▶ [REQUIRED ACTION]:
When you reach the line containing "24. [**Design Patterns**](#design-patterns)" in the entries below, start writing out each line exactly, and stop after the line containing "1. Global Scope".

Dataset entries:
--------------------------------

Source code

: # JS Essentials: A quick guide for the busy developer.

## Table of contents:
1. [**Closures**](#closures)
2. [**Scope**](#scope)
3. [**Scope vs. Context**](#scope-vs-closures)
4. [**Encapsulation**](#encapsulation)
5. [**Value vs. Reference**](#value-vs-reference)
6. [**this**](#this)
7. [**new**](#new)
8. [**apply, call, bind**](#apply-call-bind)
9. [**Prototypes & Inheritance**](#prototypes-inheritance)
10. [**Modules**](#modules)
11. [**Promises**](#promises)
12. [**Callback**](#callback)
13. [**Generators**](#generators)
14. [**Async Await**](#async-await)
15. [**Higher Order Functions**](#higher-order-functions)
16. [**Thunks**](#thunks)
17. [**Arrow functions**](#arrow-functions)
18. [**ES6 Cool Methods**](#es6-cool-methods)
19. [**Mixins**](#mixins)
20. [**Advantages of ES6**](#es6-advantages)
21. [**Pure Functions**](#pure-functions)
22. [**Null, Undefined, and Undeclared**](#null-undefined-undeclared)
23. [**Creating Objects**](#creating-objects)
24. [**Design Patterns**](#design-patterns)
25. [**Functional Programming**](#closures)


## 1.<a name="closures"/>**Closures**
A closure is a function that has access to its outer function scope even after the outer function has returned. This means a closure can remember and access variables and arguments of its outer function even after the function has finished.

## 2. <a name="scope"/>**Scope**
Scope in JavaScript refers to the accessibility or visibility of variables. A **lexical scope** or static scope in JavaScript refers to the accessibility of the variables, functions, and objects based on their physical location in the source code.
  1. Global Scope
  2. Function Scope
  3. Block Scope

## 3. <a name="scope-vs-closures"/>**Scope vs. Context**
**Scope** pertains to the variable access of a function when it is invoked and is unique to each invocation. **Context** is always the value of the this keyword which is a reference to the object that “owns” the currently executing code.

--------------------------------

▶ [RESULT FOR THIS EXERCISE]:
24. [**Design Patterns**](#design-patterns)
25. [**Functional Programming**](#closures)


## 1.<a name="closures"/>**Closures**
A closure is a function that has access to its outer function scope even after the outer function has returned. This means a closure can remember and access variables and arguments of its outer function even after the function has finished.

## 2. <a name="scope"/>**Scope**
Scope in JavaScript refers to the accessibility or visibility of variables. A **lexical scope** or static scope in JavaScript refers to the accessibility of the variables, functions, and objects based on their physical location in the source code.
  1. Global Scope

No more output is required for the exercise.